In this class, we will consider the major movements and “isms” in twentieth century American poetry—including imagism, modernism, the Harlem Renaissance poets, the Beats, the “confessional” school, and the “New York” school—by considering lengthy pieces of work by a variety of American poets. We will read volumes (or nearly full volumes) of poetry by Robert Frost, T.S. Eliot, Langston Hughes, Robert Lowell, Allen Ginsberg, Sylvia Plath, and Frank O’Hara, among others, as well as statements about poetry (what it is and what it should be) by several of these figures. Along the way, we will consider how these poets were responding to particular cultural and political conditions that distinguished American life in the twentieth century: the shift from agrarian to urban landscapes, shifts in labor conditions, shifts in gender and sexual identity, the emergence of modern war, and transformations in post-war American culture.
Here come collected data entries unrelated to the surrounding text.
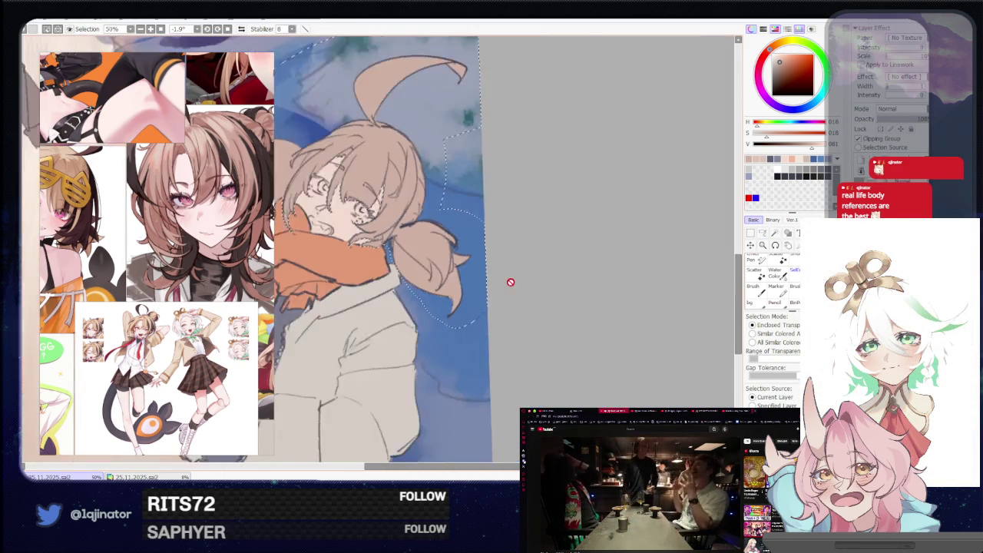
scroll(510, 282, down, 1)
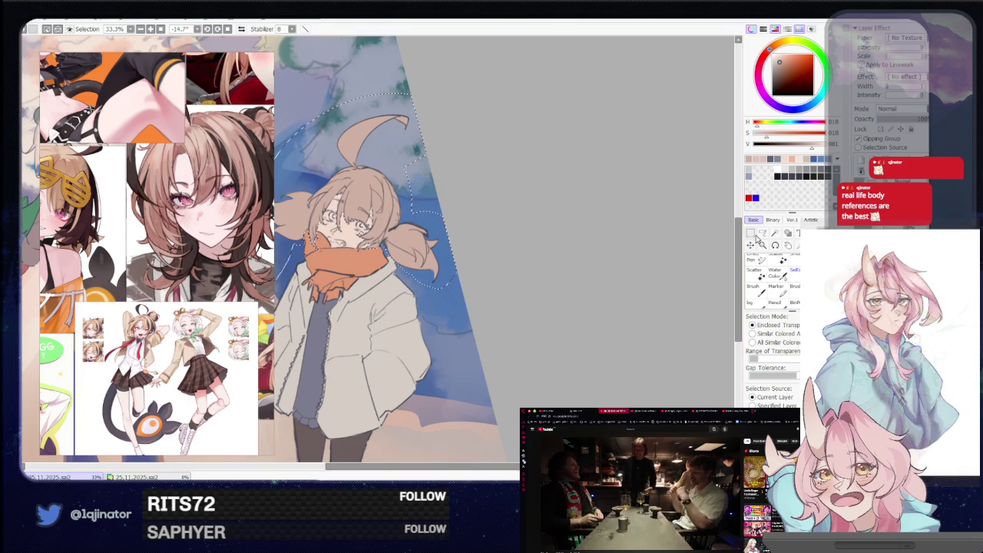
key(a)
key(ctrl+d)
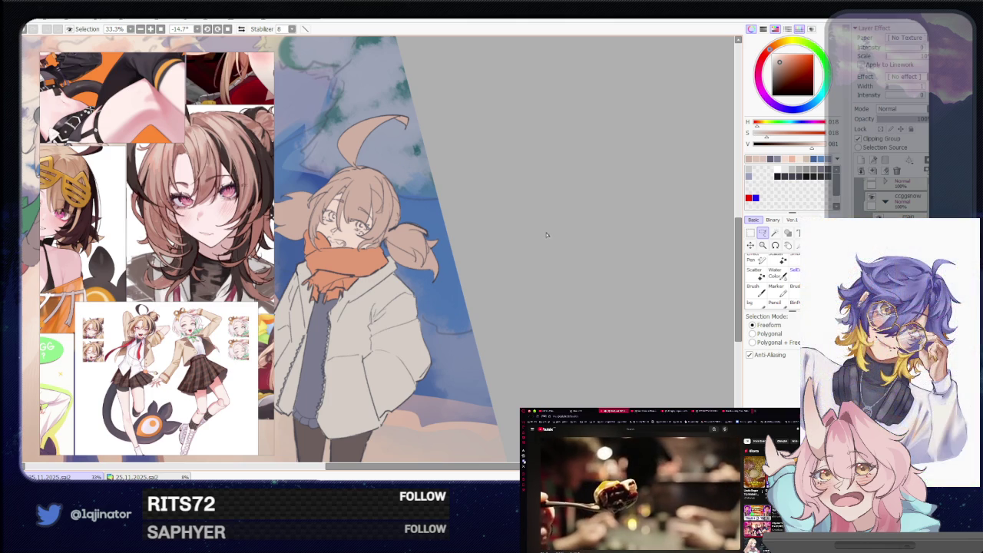
scroll(537, 269, down, 2)
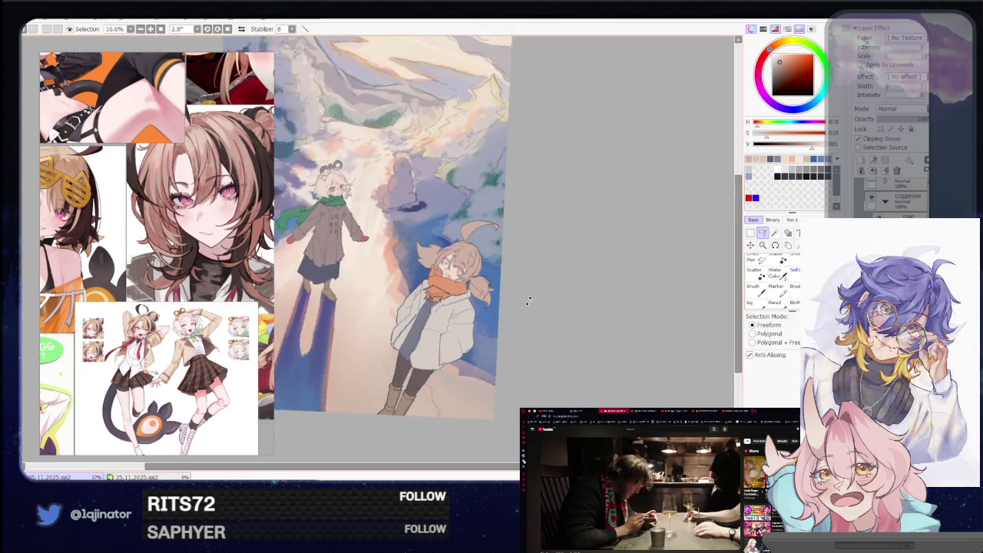
- Zoom in on the green-scarfed girl and pick blue, then brown-orange, on the colour wheel
mouse_move(522, 277)
mouse_down()
mouse_move(498, 296)
mouse_move(435, 274)
mouse_up()
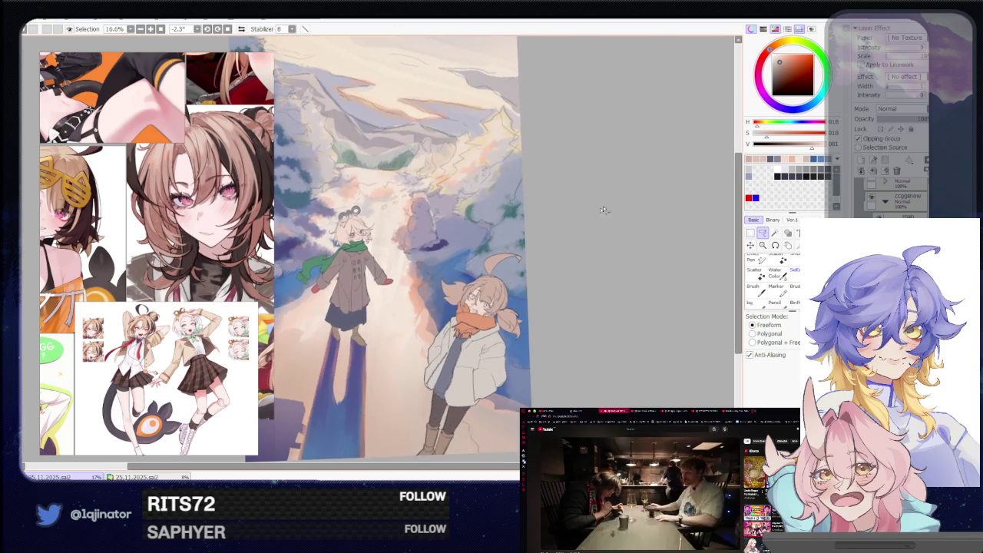
scroll(435, 274, up, 4)
scroll(435, 274, up, 1)
key(b)
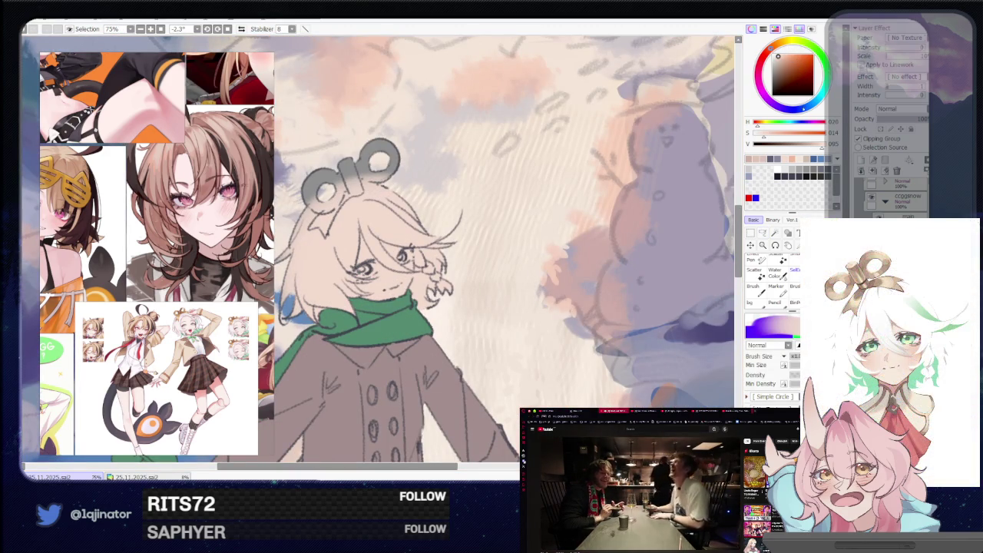
click(807, 109)
click(777, 55)
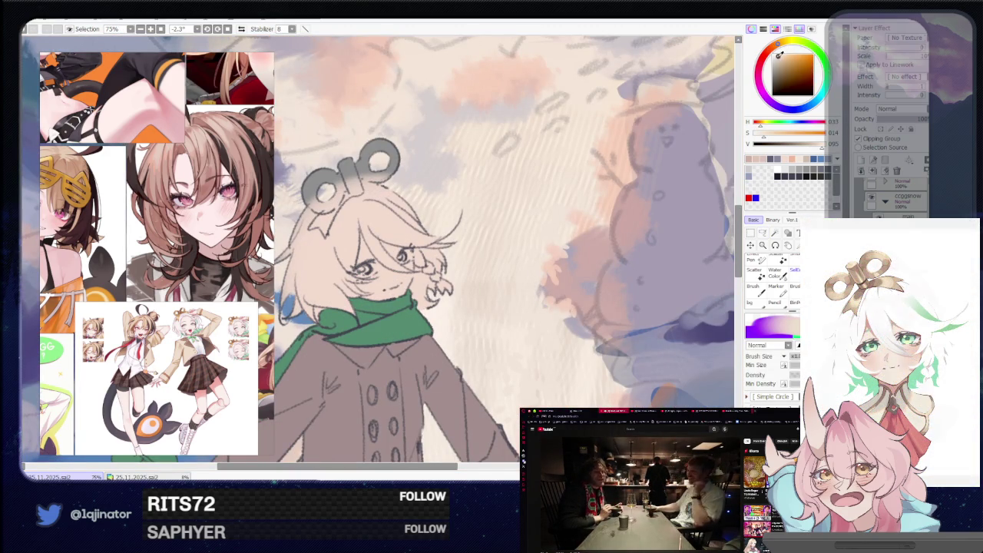
- Trace a freeform lasso around the green-scarfed girl's head and hair
click(763, 232)
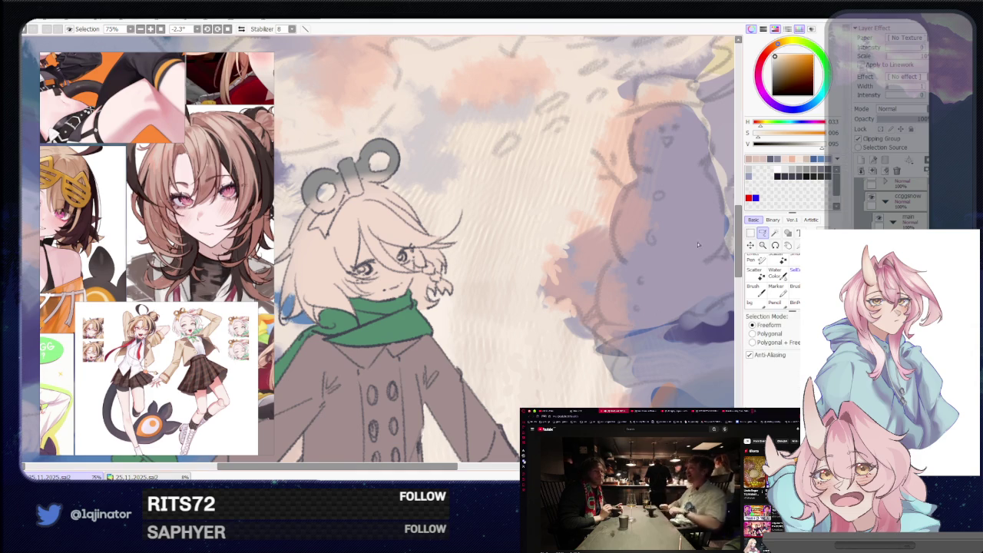
scroll(460, 274, up, 1)
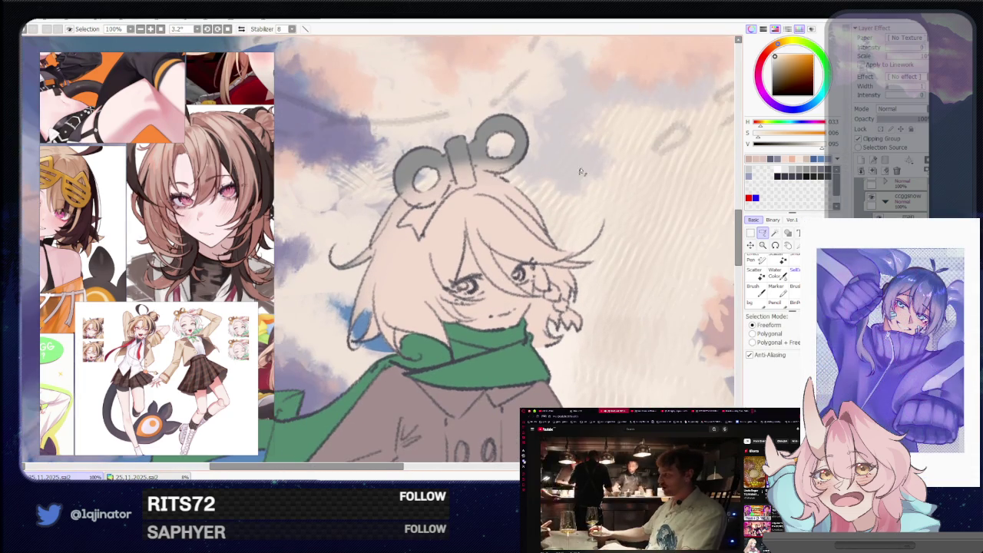
mouse_move(580, 127)
mouse_down()
mouse_move(407, 314)
mouse_move(538, 246)
mouse_up()
drag(607, 294, 508, 256)
scroll(507, 256, up, 1)
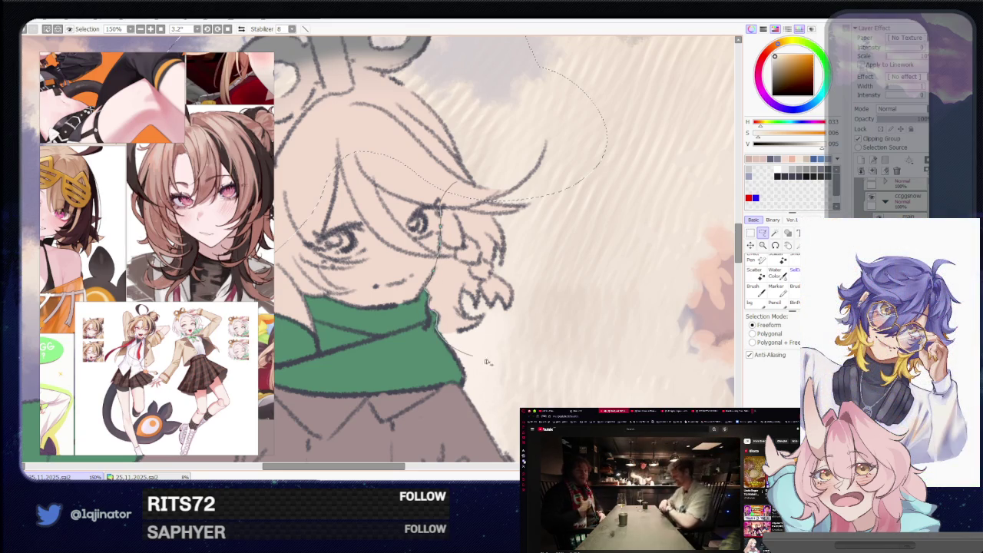
- Rotate and pan the view around the green-scarfed girl's head to inspect the selection
drag(485, 360, 380, 301)
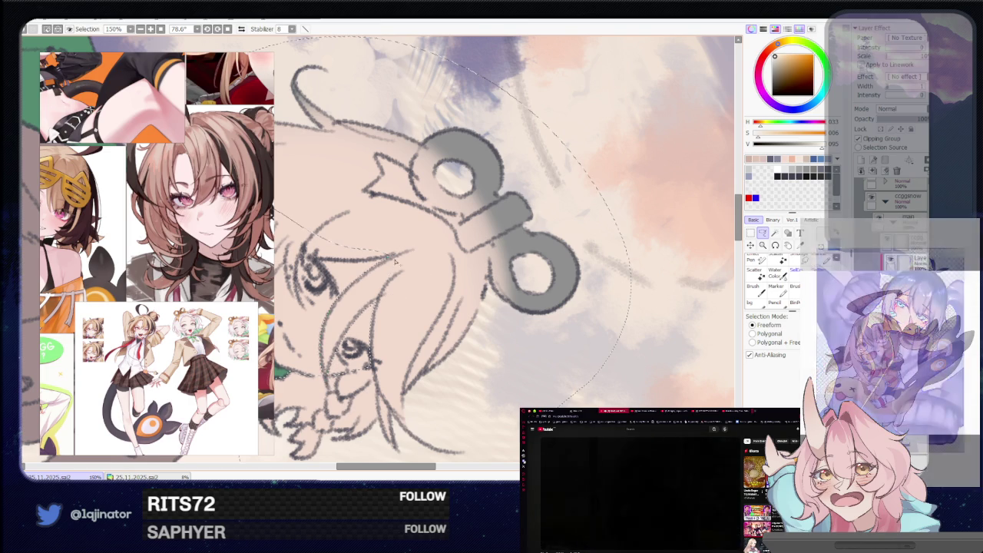
drag(366, 312, 419, 250)
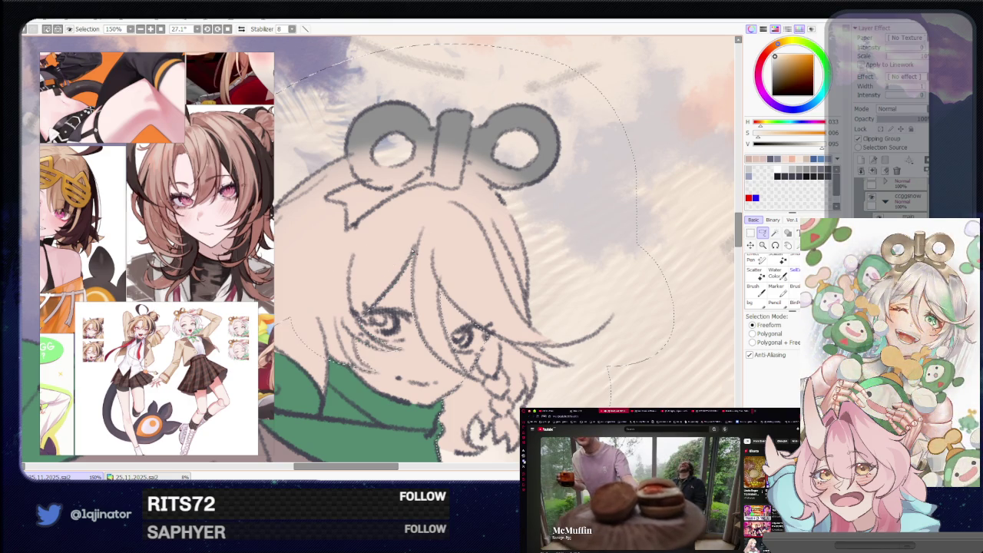
drag(299, 300, 464, 277)
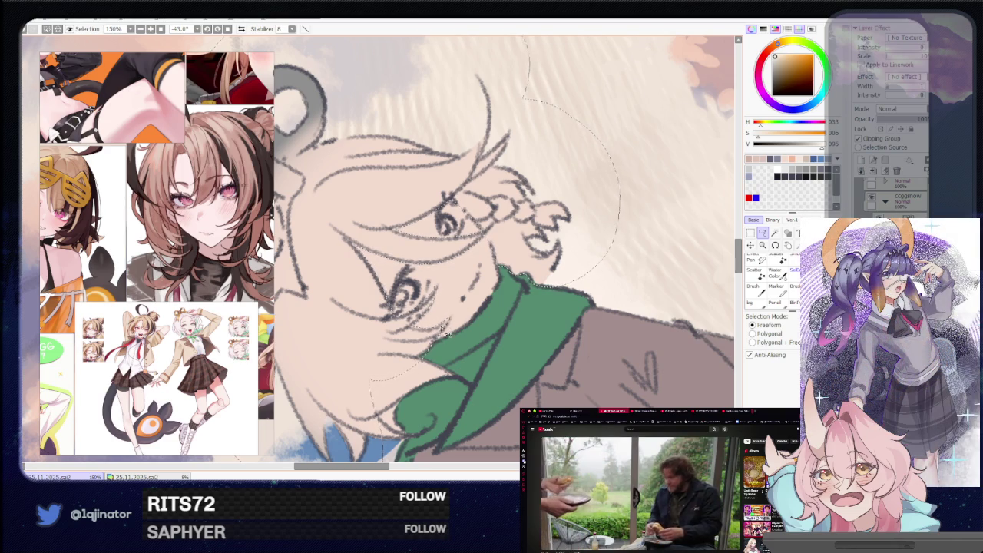
mouse_move(448, 323)
mouse_down()
mouse_move(463, 296)
mouse_move(333, 343)
mouse_up()
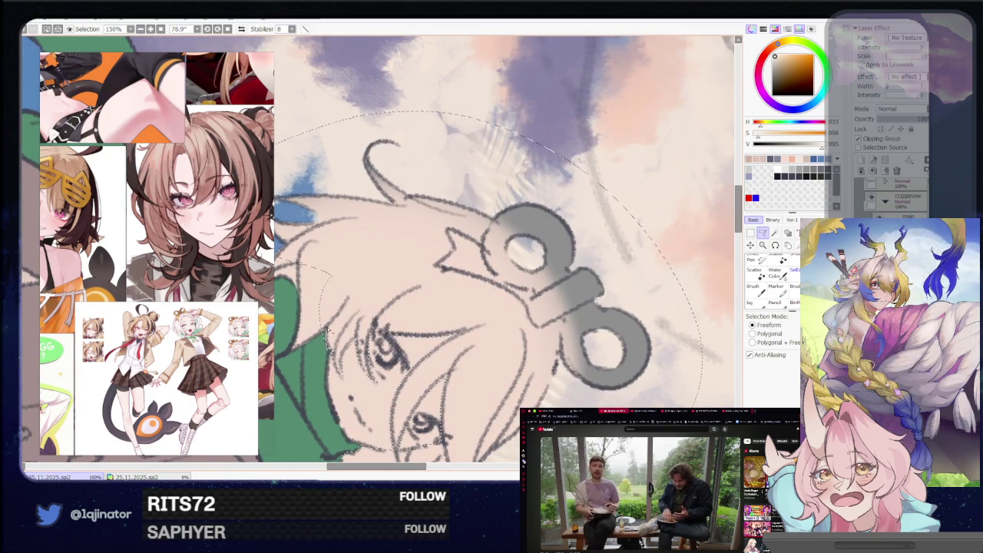
drag(327, 329, 387, 326)
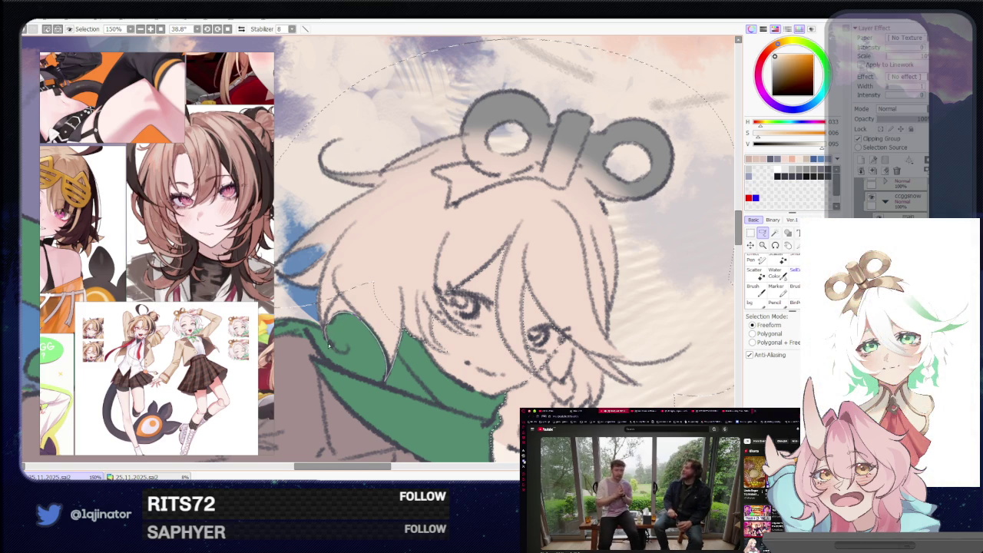
- Clear the head selection and zoom out
key(w)
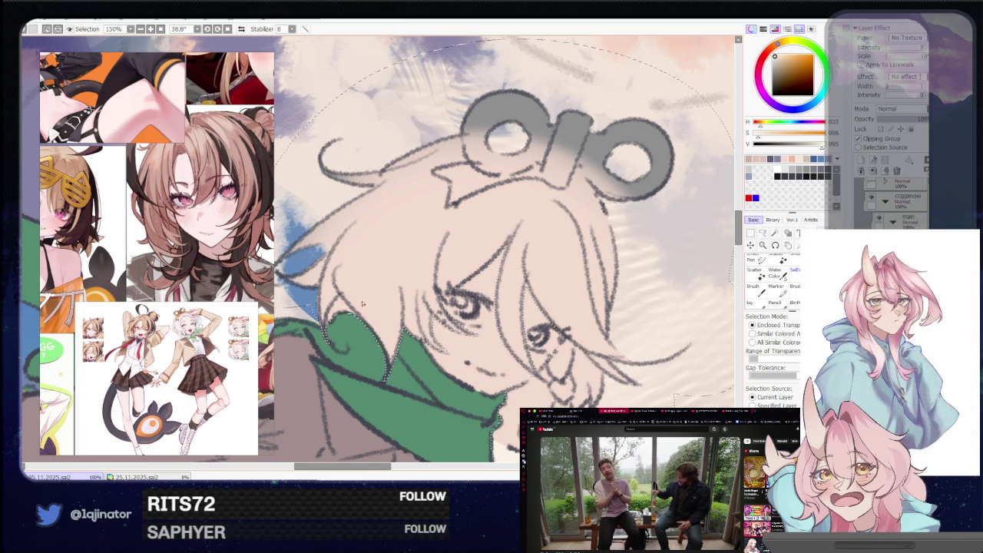
key(ctrl+z)
scroll(667, 230, down, 5)
key(l)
We will consider contemporary critical reception of these books and ask, what was it like to encounter these texts in their own cultural moment? Along the way, we will study the formal techniques each poet employs in presenting new access to human experience in poetic form. Class will be run primarily by discussion. There will be frequent informal written assignments (including reading responses and imitations of poems), a presentation on a poet, two papers, and a final exam.

Prerequisites

Two lower-level English courses, at least one in literature; or permission of department.